Os subsídios privilegiam o milho, o trigo, a soja e os cereais que mais são utilizados nos alimentos processados e com teores de gordura elevados. Menos de 1% dos subsídios é canalizado para a produção de frutas e vegetais. Adicionalmente, a distribuição de alimentos saudáveis nas mãos dos consumidores não é fácil, devido aos elevados custos de transporte e à facilidade de estes se tornarem perecíveis (apesar de existirem algumas cidades que implementaram programas que asseguram a distribuição de frutas e vegetais através de “âncoras comunitárias”, como os hospitais locais). E uma “pequena” curiosidade partilhada pela professora Marian Nestle no filme: “Estamos a gastar 20 mil milhões de dólares em subsídios que são aplicados nos alimentos errados (…). E 20 mil milhões de dólares seriam mais do que suficientes para promovermos uma população saudável e educada, a começar pelas crianças”,acrescenta. Mais ainda, a força e o poder dos lobbies da agro-indústria e dos conglomerados de fast-food – sem esquecer o dinheiro que têm para publicitar os seus produtos – esmagam quase por completo as questões da nutrição, da fome ou da pobreza.

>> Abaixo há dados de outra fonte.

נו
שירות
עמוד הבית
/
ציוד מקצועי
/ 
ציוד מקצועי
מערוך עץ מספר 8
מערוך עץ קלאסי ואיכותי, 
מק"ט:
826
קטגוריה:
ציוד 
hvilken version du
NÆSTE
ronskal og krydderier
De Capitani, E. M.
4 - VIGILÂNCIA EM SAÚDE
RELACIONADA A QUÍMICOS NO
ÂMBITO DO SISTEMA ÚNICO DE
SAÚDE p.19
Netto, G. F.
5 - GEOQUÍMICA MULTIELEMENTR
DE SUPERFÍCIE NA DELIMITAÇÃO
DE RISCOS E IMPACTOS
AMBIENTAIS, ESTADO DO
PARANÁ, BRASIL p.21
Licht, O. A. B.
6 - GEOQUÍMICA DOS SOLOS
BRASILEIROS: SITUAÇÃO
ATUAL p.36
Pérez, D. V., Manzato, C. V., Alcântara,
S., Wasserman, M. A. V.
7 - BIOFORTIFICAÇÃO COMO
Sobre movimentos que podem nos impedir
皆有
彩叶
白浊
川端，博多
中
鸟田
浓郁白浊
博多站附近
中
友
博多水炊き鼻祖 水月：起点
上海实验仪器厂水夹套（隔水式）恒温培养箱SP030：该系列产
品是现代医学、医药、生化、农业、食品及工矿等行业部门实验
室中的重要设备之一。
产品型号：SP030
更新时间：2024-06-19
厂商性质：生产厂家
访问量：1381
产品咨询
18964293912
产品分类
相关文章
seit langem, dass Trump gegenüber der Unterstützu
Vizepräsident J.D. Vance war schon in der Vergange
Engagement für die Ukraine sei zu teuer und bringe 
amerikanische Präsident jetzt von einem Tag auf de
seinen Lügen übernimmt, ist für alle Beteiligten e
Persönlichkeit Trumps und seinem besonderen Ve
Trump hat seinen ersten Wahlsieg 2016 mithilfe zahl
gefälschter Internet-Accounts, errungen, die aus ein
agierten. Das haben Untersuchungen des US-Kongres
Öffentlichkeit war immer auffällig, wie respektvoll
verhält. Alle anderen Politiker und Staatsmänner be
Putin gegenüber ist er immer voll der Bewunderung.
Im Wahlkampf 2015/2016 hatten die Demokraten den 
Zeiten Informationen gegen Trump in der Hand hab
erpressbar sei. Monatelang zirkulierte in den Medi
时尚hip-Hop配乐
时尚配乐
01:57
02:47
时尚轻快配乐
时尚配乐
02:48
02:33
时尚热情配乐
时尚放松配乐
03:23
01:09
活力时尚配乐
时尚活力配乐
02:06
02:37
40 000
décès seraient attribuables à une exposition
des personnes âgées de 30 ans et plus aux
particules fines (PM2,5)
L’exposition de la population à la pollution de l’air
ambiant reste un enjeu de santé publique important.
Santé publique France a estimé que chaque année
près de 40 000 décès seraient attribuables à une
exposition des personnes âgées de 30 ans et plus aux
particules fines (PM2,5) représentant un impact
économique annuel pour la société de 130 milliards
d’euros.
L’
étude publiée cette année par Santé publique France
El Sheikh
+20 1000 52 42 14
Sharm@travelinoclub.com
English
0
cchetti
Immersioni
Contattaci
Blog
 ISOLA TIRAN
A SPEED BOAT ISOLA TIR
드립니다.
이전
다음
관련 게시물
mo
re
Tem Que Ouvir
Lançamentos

Mas, e como sublinha a co-realizadora Jacobsen, a partir do momento em que os americanos ficarem ao corrente das situações de fome e de nutrição que ocorrem no interior das suas fronteiras, terá que se encontrar uma saída: “este é um problema político e facilmente solucionável”, garante. E o próprio documentário oferece algumas potenciais soluções para o mesmo  – a expansão dos vales-refeição, assegurar que todas as crianças qualificadas para a alimentação gratuita nas escolas a recebam efectivamente, implementar campanhas educativas sobre nutrição, reexaminar os subsídios estatais e reverem-se as orientações para a assistência alimentar federal são algumas das propostas.

E, também para levar a voz até aos senhores do topo, foi lançada, em conjunto com o filme, uma gigantesca campanha de acção social (pela Participant Media) para alertar para o problema e para o necessário debate e envolvimento político que o mesmo merece.

É que talvez agora, os legisladores que foram entrevistados para o documentário possam já não ter condições de afirmar que “nunca receberam qualquer informação ou evidência que existisse fome (…)” ou que não a considerem “uma prioridade para o seu eleitorado”.